Descripción
Esta posición se centra en la prestación de asistencia y cuidados fundamentales en el entorno del domicilio del usuario. El rol implica trabajar de forma autónoma bajo la supervisión y las directrices establecidas por el personal de Coordinación de Gestión del Servicio de Ayuda a Domicilio (SAD). La actuación se guiará estrictamente por el Programa de Atención Individualizada diseñado para cada persona usuaria, asegurando que todos los cuidados proporcionados sean personalizados y respondan a sus necesidades específicas. El objetivo principal es promover la autonomía y el bienestar de las personas atendidas dentro de su propio hogar, un entorno familiar que favorece su confort y estabilidad emocional.Las tareas abarcan un espectro amplio de actividades de la vida diaria, desde la asistencia en la higiene personal y el vestido hasta el apoyo en la movilidad y la prevención de riesgos en el hogar. La labor no se limita a cuidados físicos, sino que también comprende un componente importante de acompañamiento y apoyo psicosocial, fomentando la comunicación y brindando una presencia estabilizadora. Se busca a una persona capaz de integrar la empatía y el respeto en su práctica profesional diaria, manteniendo en todo momento la dignidad de la persona usuaria.

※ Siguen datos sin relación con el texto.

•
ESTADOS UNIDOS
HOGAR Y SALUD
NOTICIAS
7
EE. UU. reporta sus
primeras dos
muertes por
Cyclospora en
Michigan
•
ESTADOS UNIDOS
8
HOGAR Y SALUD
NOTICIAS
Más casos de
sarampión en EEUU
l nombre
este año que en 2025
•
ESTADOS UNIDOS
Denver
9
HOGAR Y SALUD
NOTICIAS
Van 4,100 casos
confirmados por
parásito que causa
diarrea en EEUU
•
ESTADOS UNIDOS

Este trabajo se desarrolla directamente en la comunidad, contribuyendo a un modelo de atención que valora el envejecimiento en el propio domicilio y la continuidad de los cuidados. Requiere adaptabilidad y una gran capacidad de observación para notar cambios en el estado de la persona y comunicarlos al equipo coordinador. Es una función clave dentro del sistema de atención social, que vincula los recursos profesionales con las necesidades reales de las personas y sus familias en su entorno más inmediato.